Image: http://3.bp.blogspot.com


I am not Charedi. But I am not not Charedi either.
I value learning tremendously.

To put it frankly, I go out with various "types".

This one time a close relative of mine tried to set me up with a close friend of his.
It was a match that was made in heaven.
The idea was born over a year ago, but I was seriously involved with my then fiance.
But then I was no longer engaged, but then the guy got engaged.
But then, he broke his engagement. So when we were finally both available and interested in meeting, a substantial amount of time had elapsed and the hopes were placed high.

We went out. And he was Israeli. And he was Charedi. And he spoke for three hours straight. And I smiled. And it was bad.
Of course he wanted to go out with me again. I was just so sweet and quiet and irresistible.
I did not want to go out again but since it was such a close friend of a close friend, and since he was probably so nervous or so smitten or whatever it was, I gave it another shot.
Not bad.

We went out again. The date was six hours long. I am not a six hour date type of girl. I prefer coffee, hello and good-bye type of dates. Not eat, drink, walk, run, swim type of dates. This was crazy because we were so different and because I do not like to be in touch through the Shadchan after a third date (or even a second one but I didn't think he could handle that).

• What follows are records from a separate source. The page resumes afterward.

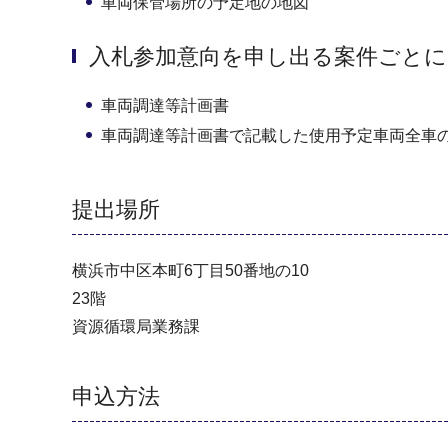
車両保管場所の予定地の地図
入札参加意向を申し出る案件ごとに
車両調達等計画書
車両調達等計画書で記載した使用予定車両全車
提出場所
横浜市中区本町6丁目50番地の10
23階
資源循環局業務課
申込方法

But I thought about it. And I said yes to a fourth date.
And then I heard his answer: "I like her, but we are both leaving (this was right before Passover) so let us date whoever comes up and if upon return we are both available, we'll go out again."


EXCUSE ME. Just date everyone you like and see if we're available. Are you totally out of your flipping mind? Do you really think you will meet a girl out there who can come close to me?

I was fuming. Absolutely fuming.

He called erev yom tov. I picked up the phone. He asked for my relative.
Guy: Hi, is X there?
Me: No, he is out now. Who is this?
Guy: This is guy.
Me: Oh, Hi Guy, this is Me.
Guy: Oh hi, it is just that X called me and I am calling him back.
Me: Ok, but this is Me (!!)
Guy: But I thought that this was X's private number
Me: Listen, it is not his private number. (Will you please acknowledge that I am on the phone and stop stammering and find the guts to say hello how are you?)

Understanding somewhere in my deep subconscious levels that this was disinterest at its worst, and  an non-existent ability to communicate at its best and trying to process it in my crazy mind I plunged for the gold.

Me: I must tell you, I was surprised that you did not want to go out with me after our last date (Six Hours for G-d's sake. Who does that?)
Guy: Ok.
Me: Ok?
Guy: Ok.
Me: Ok.

and as they say: Have a good Yom Tov.